The same management of 141 Capital is the same management of Spooz and the viability of Spooz is presently in question as management has failed to communicate anything publicly for approximately one year. At this time, there have been a number of suggestions floated to encourage management to respond accordingly and appropriately to the concerns of the shareholders of Spooz. Unfortunately, to my knowledge nothing has transpired publicly that might be of encouragement to the Spooz shareholder. Since Spooz essentially spawned 141 Capital and many of the original existing shareholders of Spooz also invested in 141 Capital, a problematic scenario is unfolding for any new shareholder of 141 Capital, whereby the ongoing problematic scenario of Spooz will have to at some point I imagine, impact management's performance with 141 Capital. In other words, the viability of 141 Capital must also be taken into consideration as well, at a minimum due to the problematic scenario with Spooz and the Spooz shareholder. Also, Pink Sheets may impose a trade restriction against Spooz at a minimum due to management’s failure to publicly communicate. I also have to wonder what the National Futures Association would have to say, knowing how management has behaved regarding the management of Spooz and any future applications with the National Futures Association…

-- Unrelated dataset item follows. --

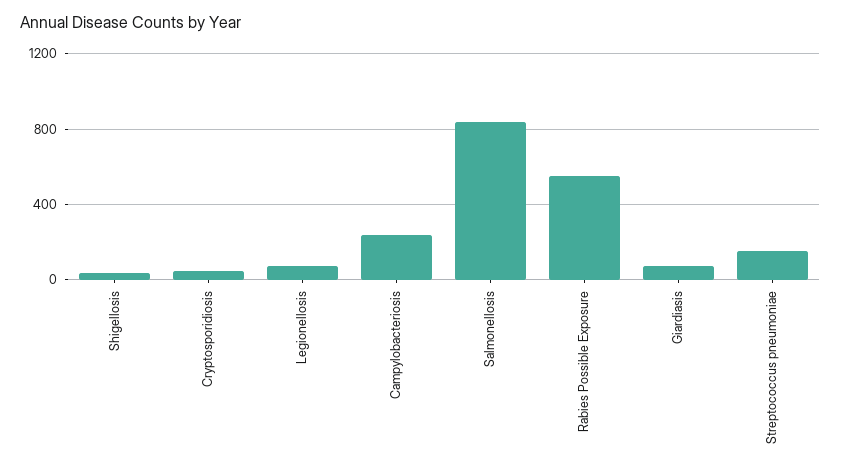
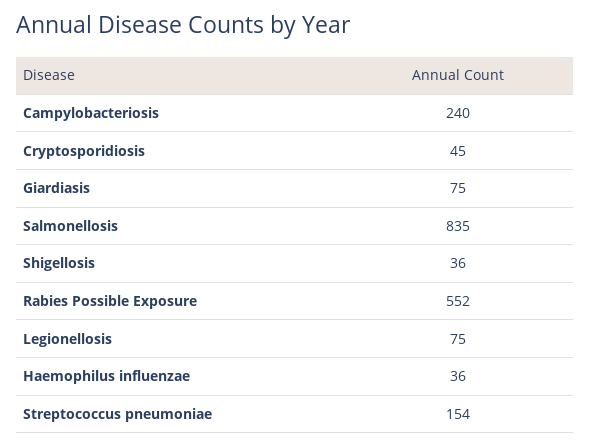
Haemophilus influenzae: none -> 36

Management has the ability to turn the bilge pumps on and right both ships; however that may require that they relinquish some if not a large bit of control as far as their ability to manage the publicly traded companies and allow a true business leader with a proven track record of business strategy and execution to drive results. Unfortunately, without revenues, and ability to raise capital, their ability to attract and hire a business leader will be I imagine, limited. In the past, there have been a number of individuals that could have fit this capacity, but they apparently have all left, or rather run from 141 Capital/Spooz for one reason or another, and some of these individuals if you were to review their work history have simply removed any indication that they had anything to do with 141 Capital/Spooz.

In summary: I don't have high expectations for a positive outcome for 141 Capital/Spooz, and as a shareholder who has been long time supporter and shareholder of both in the past, all I can say is that I'm very disappointed.

The aforementioned is my opinion by request, based upon observations made on public information disseminated, and may or may not be the actual reality as limited information has been made public by the publicly traded companies of 141 Capital and Spooz. I will continue to be a shareholder as I have invested in both companies and as a shareholder own a portion of the patents, trademarks, trade secrets, and software, etc. The intent of the post is to try to encourage management to act in a responsible manner and protect the assets of the company and shareholder value. Finally, this post should not be construed as a suggestion to buy or sell shares in any way.